Page layout parsing data

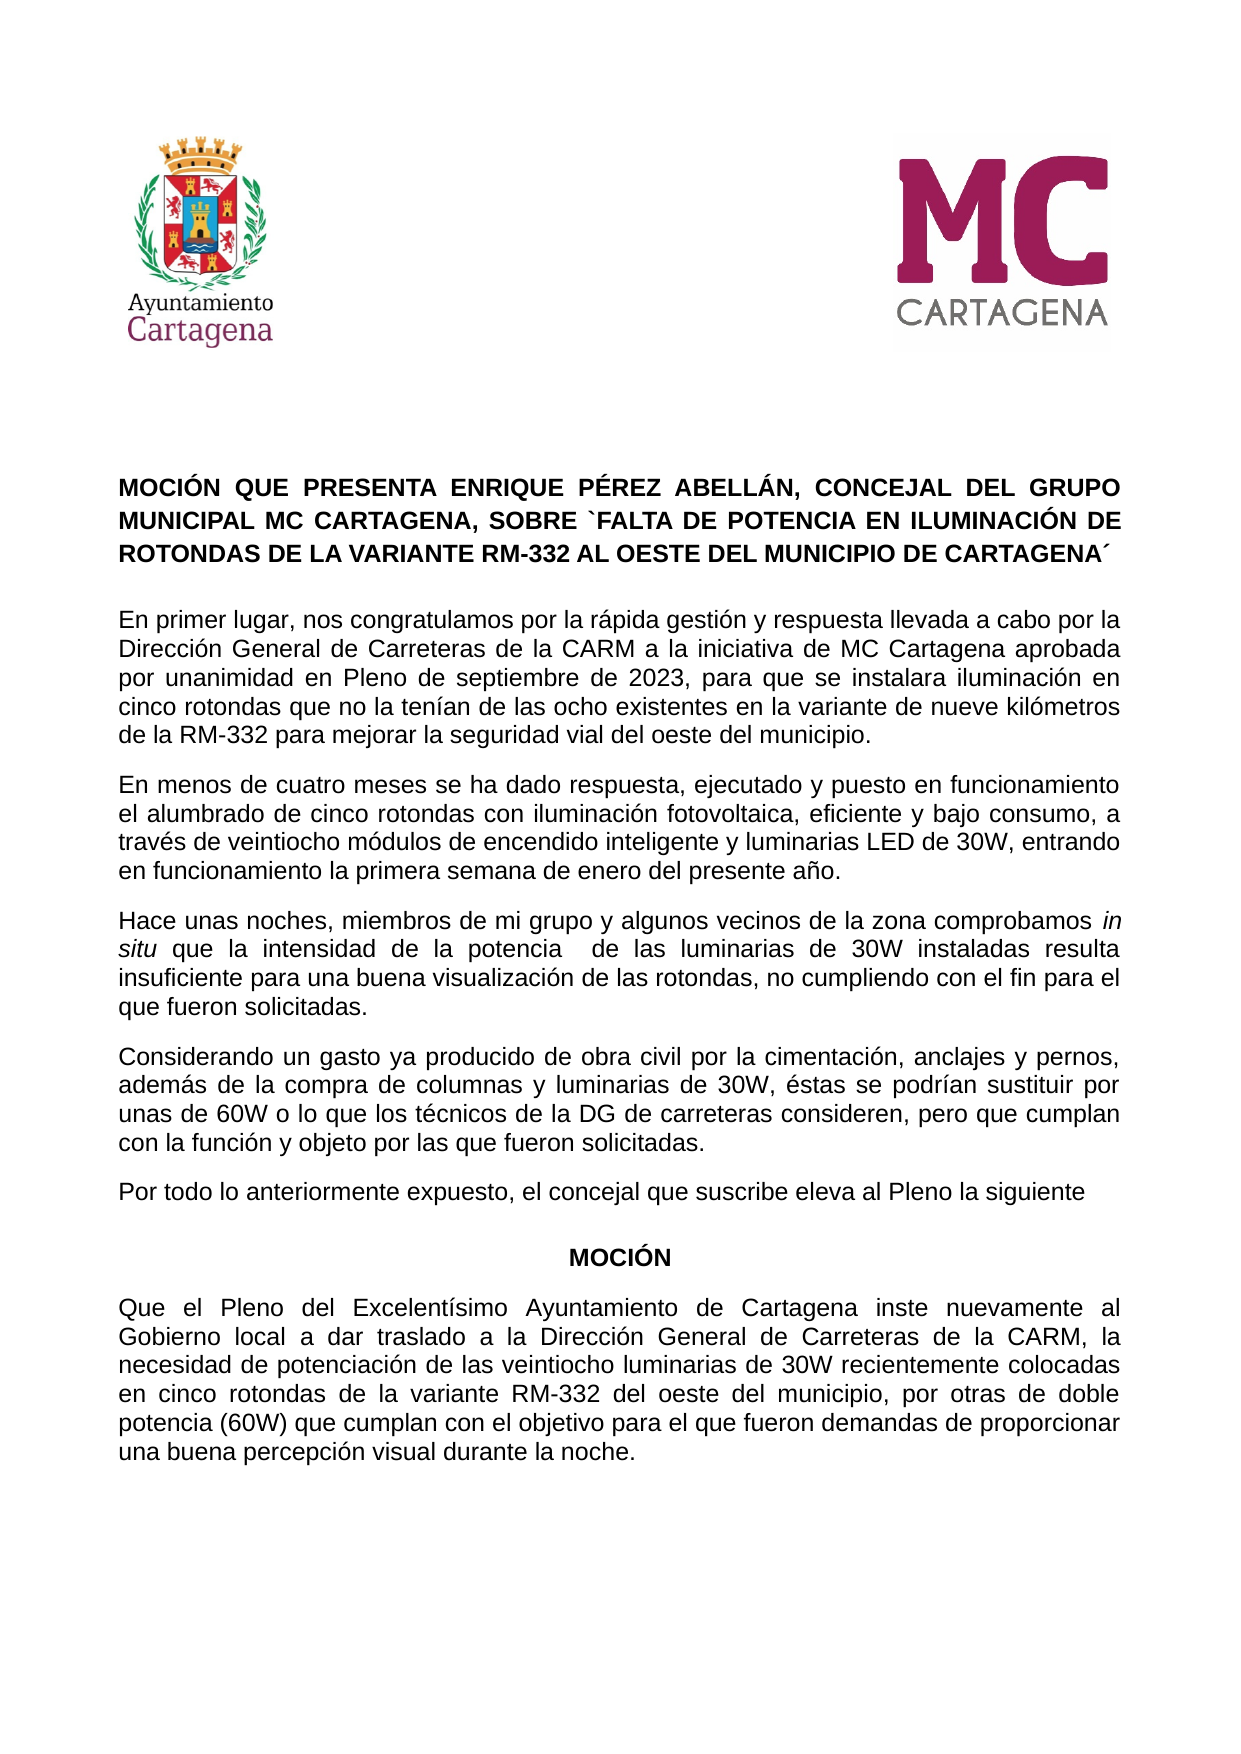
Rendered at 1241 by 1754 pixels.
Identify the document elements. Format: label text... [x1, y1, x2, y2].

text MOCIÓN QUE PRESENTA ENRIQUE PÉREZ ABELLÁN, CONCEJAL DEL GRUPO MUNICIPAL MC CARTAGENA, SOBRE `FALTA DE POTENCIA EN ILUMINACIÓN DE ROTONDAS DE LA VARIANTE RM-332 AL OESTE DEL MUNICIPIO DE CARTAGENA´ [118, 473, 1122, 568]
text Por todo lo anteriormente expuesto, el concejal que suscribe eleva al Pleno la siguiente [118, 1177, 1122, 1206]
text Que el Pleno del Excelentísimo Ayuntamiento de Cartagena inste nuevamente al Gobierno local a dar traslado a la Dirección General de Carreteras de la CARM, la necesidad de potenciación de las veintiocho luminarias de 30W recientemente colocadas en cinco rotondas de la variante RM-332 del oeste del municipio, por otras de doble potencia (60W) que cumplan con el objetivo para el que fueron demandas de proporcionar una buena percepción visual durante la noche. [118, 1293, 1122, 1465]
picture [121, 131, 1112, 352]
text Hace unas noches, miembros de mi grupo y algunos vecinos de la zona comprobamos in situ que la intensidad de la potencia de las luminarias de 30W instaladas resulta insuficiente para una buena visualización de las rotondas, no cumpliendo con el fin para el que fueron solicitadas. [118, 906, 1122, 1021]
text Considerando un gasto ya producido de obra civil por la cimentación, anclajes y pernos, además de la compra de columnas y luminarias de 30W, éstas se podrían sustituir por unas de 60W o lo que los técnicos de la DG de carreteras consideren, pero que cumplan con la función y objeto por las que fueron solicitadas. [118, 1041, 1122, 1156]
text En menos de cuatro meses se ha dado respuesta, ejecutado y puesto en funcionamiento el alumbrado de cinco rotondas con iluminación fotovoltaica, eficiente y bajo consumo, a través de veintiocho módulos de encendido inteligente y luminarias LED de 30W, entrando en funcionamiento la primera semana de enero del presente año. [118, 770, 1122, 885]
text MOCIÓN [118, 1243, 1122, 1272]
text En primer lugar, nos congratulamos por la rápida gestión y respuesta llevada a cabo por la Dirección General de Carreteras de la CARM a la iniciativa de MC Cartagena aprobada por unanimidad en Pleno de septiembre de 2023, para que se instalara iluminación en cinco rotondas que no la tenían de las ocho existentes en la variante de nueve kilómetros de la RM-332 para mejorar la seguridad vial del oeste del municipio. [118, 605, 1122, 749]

# Task
Count every line of the entries that includes "respuesta", and say the number alone.

# Exercise output
2